Plugins can also create and hold on to uploads, I don’t know what happens with those if say the plugin is removed. I think plugin data remains in the database after a plugin is removed which potentially means any uploads created by that plugin are never removed in that situation.


Thank you for the reply!

The query works but it lists only two uploads and their details. There should be hundreds or thousands of uploads matching the orphan criteria, most are image files originally uploaded by users while making normal posts.

We’re currently using only official plugins:

    - exec:
        cd: $home/plugins
          - git clone https://github.com/discourse/docker_manager.git
          - git clone https://github.com/discourse/discourse-chat-integration.git
          - git clone https://github.com/discourse/discourse-prometheus.git
          - git clone https://github.com/discourse/discourse-bbcode-color
          - git clone https://github.com/discourse/discourse-data-explorer

There was some sort of an overhaul on the upload process a while after our original installation, wondering if it could be related to our situation somehow: A new era for file uploads in Discourse

The grace period should’ve been passed on the staging server by now but I see no effect in the upload directory size and test files are still available. What should I be looking for next? Could this be caused by some faulty filesystem permissions or such, is there an easy way to check? I’m running out of ideas for specific targets, everything else is running great and this is the only problem we currently have.

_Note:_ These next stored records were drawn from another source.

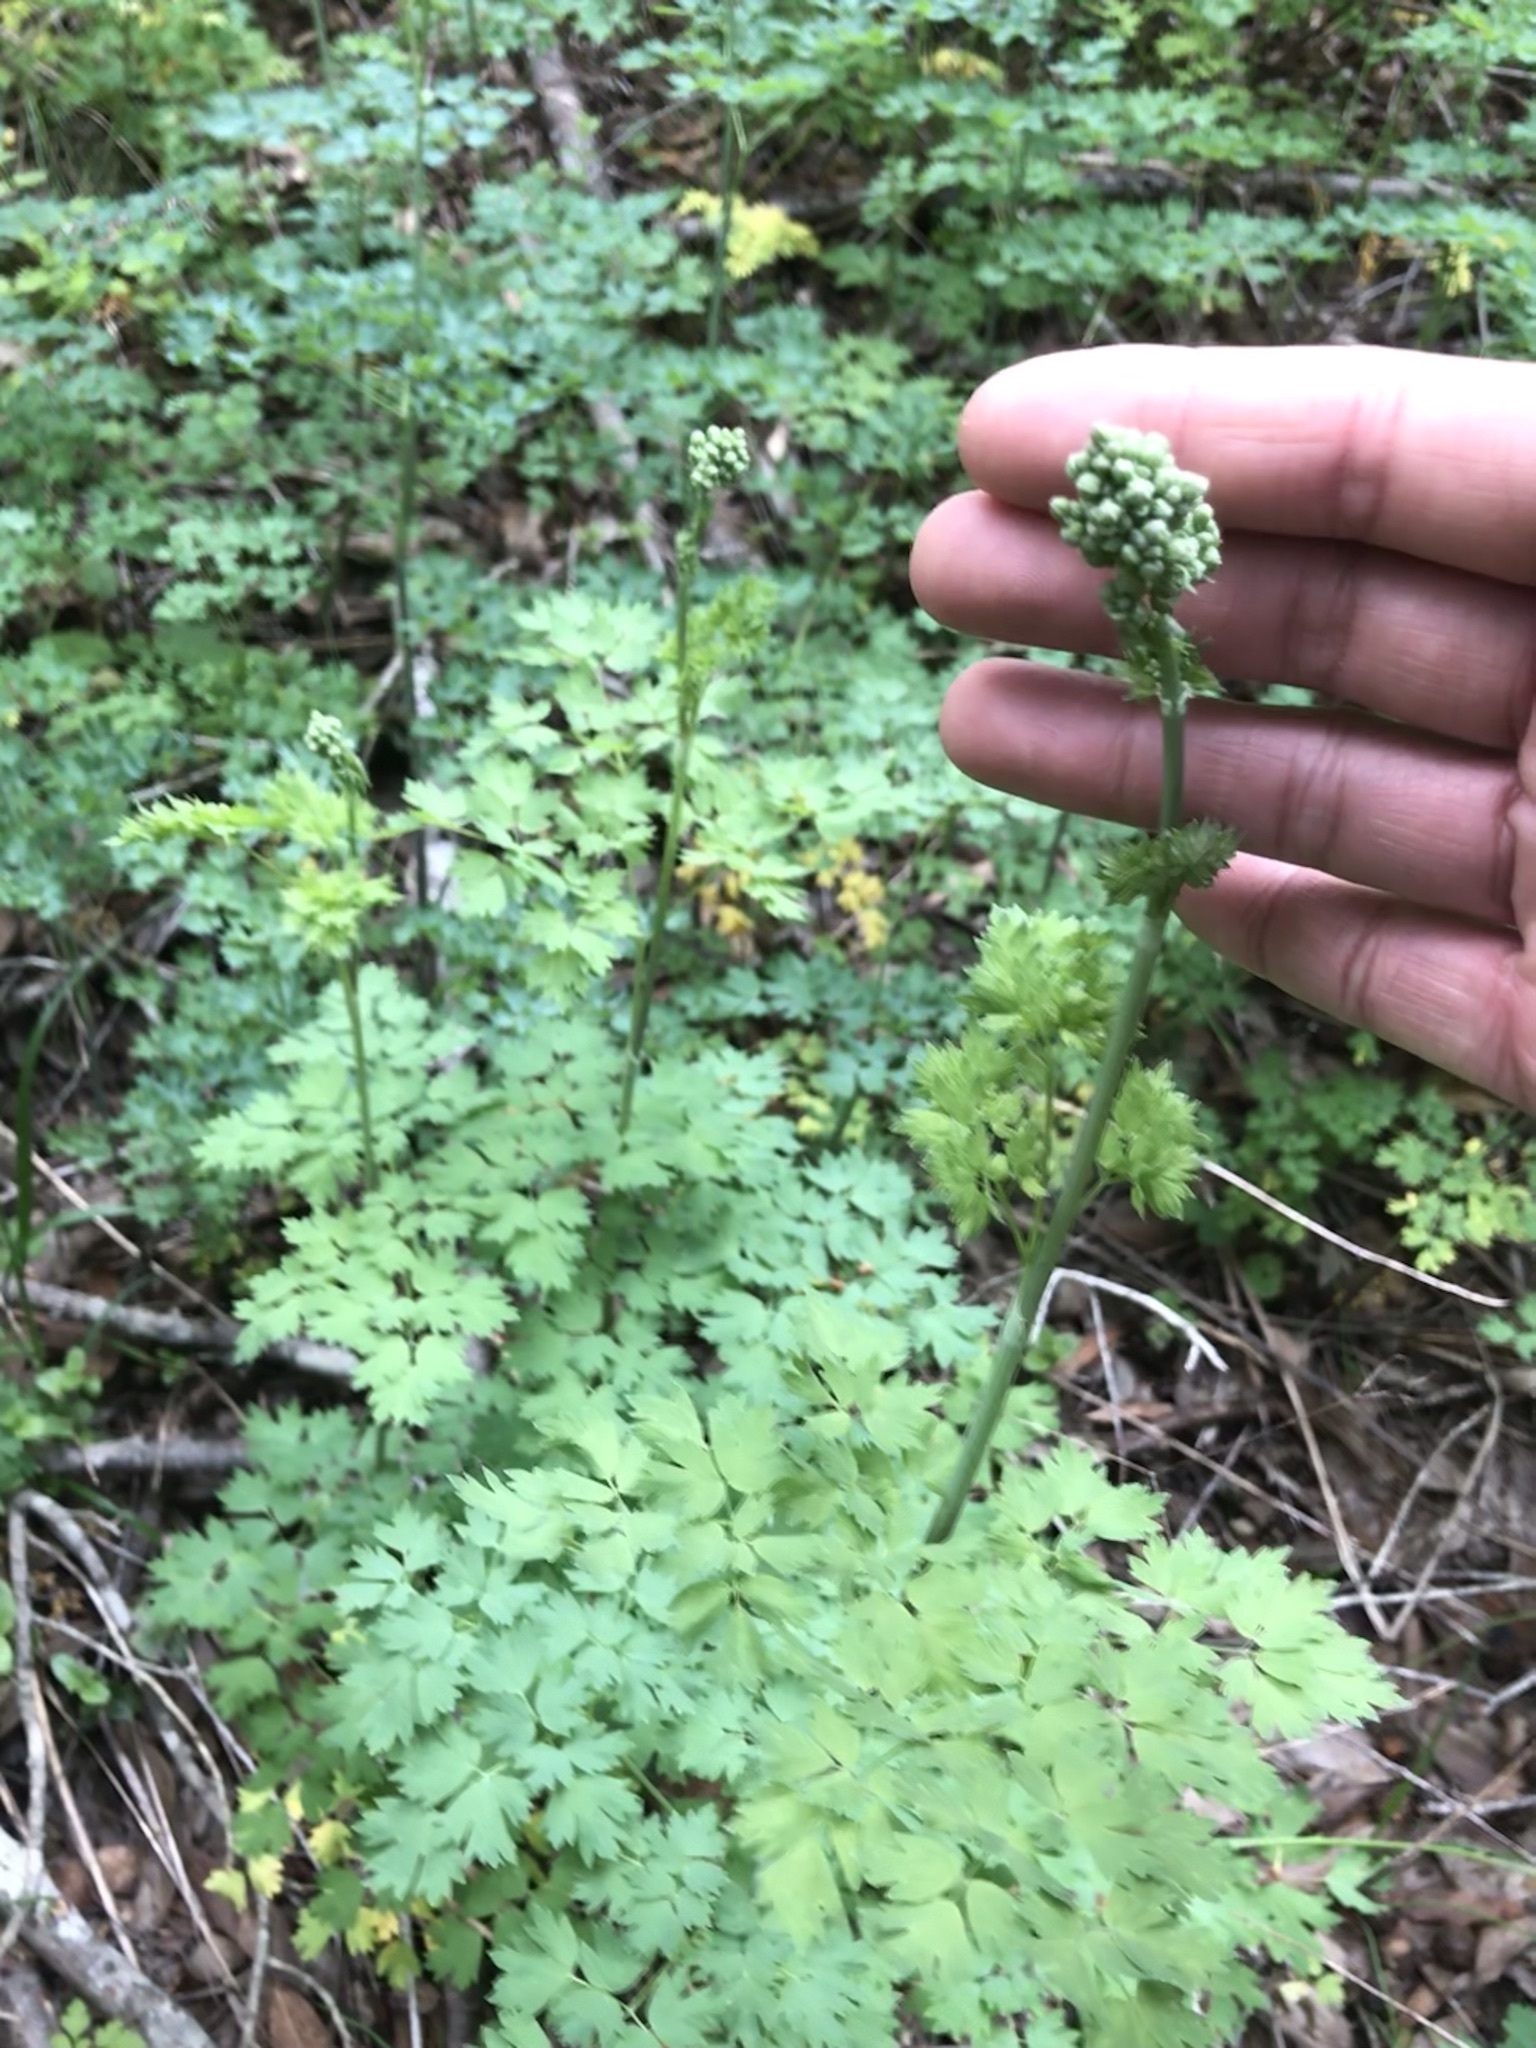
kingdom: Plantae
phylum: Tracheophyta
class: Magnoliopsida
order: Ranunculales
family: Ranunculaceae
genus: Thalictrum
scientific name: Thalictrum fendleri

Going through similiar topics to gather possibly matching unsolved cases, here’s a good example on how these situations might even cause legal issues due to user uploads not getting orphaned and permanently removed like they should:

Another similiar situation all the way back from 2016:

These kinds of conditions create a huge opening for abuse and even targeted attacks for uploading illegal content that might not get permanently removed from the server even when the admins assume it would. Of course deleting single files manually straight from the filesystem is possible, but I don’t think people should be forced to take that route for such a basic need, especially when there’s a GUI setting indicating an automatic purge process and moderators often don’t have direct access to the server anyways. Also manual deletion is not practical with loads of files scattered around in different deleted topics.

Is here enough basis for an actual bug report? I’m still not ruling out possible misconfiguration on our end, but I’m baffled by the lack of error messages and everything else seems to be running just fine. I’ve spent a growing amount of days on troubleshooting and testing, gaining more knowledge about Discourse and its components in the process so I think with some guidance I could be able to help figuring out if there is some corner case detail triggering this weird behaviour. I hope it’s OK to ping @zogstrip at this point?

For a temporary solution, is it possible to manually move all uploads to the tombstone directory and use the upload recovery methods to restore only the non-orphan files back to their correct directories? I actually tried to do this today, but rake uploads:recover_from_tombstone didn’t restore any files. Could this be pointing to some bigger problem with uploads’ database entries?